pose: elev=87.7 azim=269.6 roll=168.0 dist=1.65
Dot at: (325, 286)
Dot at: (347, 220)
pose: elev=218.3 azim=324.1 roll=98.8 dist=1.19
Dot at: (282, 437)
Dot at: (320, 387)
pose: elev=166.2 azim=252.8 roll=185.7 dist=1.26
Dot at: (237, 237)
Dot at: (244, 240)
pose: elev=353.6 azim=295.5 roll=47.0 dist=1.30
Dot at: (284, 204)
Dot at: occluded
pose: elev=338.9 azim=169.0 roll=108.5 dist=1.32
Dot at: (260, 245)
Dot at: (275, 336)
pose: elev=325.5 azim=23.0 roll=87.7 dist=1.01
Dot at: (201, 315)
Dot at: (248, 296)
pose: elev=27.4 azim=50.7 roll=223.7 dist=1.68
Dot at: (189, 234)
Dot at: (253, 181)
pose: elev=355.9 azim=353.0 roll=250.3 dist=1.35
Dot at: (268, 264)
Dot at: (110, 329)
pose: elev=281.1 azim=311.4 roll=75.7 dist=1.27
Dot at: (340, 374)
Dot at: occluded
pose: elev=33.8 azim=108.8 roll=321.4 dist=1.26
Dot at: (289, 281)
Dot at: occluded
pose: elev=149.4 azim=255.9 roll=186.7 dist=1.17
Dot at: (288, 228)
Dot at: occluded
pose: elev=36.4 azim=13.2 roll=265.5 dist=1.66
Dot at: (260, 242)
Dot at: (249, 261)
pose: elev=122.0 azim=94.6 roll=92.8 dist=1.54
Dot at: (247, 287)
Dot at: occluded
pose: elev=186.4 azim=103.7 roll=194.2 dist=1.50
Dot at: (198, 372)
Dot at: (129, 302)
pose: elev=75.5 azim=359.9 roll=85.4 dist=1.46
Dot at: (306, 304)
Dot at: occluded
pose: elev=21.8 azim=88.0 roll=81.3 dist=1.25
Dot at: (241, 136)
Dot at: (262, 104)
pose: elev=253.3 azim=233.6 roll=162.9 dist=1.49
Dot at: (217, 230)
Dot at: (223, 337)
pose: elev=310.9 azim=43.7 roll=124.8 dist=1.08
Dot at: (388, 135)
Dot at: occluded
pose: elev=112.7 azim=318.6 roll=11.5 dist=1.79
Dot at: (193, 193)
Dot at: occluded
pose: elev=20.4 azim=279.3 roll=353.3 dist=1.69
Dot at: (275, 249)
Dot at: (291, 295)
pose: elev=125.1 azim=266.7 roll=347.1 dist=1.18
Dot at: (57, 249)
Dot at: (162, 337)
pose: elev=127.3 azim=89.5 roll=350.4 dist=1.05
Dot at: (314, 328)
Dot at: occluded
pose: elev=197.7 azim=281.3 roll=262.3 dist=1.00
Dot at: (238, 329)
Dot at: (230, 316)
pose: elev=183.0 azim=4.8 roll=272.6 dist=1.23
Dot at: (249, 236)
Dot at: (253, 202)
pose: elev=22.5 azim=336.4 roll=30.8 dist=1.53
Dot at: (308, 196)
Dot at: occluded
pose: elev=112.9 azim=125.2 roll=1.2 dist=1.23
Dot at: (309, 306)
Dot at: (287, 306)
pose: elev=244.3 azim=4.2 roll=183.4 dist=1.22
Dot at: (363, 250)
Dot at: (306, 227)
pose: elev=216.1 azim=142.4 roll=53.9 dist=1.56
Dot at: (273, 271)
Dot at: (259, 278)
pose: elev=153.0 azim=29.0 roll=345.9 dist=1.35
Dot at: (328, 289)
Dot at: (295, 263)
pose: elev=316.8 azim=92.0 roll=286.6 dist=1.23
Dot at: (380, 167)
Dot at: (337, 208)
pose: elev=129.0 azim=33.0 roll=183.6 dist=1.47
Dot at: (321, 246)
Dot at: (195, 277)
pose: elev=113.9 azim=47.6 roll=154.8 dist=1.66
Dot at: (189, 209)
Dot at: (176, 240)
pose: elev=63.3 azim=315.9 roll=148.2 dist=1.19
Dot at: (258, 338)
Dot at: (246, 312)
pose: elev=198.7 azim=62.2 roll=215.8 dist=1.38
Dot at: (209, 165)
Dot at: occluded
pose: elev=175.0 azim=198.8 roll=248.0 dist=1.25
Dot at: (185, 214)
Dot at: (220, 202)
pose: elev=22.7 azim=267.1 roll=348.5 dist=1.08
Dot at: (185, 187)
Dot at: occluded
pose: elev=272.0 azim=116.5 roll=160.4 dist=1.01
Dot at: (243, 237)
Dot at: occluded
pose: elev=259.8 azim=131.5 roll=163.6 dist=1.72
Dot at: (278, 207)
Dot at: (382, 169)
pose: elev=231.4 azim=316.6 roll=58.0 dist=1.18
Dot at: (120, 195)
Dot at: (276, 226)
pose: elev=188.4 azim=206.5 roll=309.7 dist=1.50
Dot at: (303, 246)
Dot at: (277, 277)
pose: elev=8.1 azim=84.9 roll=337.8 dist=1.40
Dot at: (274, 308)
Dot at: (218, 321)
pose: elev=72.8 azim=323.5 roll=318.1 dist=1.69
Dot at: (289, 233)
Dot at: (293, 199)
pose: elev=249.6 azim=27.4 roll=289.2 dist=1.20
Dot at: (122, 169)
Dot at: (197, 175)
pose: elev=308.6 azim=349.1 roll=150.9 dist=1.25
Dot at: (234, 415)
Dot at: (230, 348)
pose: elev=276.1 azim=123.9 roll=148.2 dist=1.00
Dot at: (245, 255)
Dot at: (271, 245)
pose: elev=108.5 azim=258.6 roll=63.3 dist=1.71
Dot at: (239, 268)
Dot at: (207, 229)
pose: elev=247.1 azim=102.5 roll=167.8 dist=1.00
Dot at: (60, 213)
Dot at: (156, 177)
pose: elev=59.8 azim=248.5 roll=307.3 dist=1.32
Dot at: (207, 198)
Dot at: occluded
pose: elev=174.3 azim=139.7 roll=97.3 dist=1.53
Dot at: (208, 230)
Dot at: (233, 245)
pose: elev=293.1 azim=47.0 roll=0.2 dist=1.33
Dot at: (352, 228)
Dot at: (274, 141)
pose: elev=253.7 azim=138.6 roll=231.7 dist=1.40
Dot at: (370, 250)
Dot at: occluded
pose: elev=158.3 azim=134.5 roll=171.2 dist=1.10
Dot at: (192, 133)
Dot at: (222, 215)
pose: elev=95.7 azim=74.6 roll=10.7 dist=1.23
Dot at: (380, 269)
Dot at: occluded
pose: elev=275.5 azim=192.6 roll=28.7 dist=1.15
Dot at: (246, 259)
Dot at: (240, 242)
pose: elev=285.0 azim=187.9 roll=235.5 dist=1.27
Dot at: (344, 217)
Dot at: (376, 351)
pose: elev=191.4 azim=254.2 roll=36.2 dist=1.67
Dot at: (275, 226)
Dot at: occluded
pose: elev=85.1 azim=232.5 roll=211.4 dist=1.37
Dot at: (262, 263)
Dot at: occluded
··········
» Exercise prompt
Copy out the lines above, from the line containing "pose: elev=22.5 azim=336.4" through the line containing "Dot at: (306, 227)", keeping both of those lines.

» Result for this task
pose: elev=22.5 azim=336.4 roll=30.8 dist=1.53
Dot at: (308, 196)
Dot at: occluded
pose: elev=112.9 azim=125.2 roll=1.2 dist=1.23
Dot at: (309, 306)
Dot at: (287, 306)
pose: elev=244.3 azim=4.2 roll=183.4 dist=1.22
Dot at: (363, 250)
Dot at: (306, 227)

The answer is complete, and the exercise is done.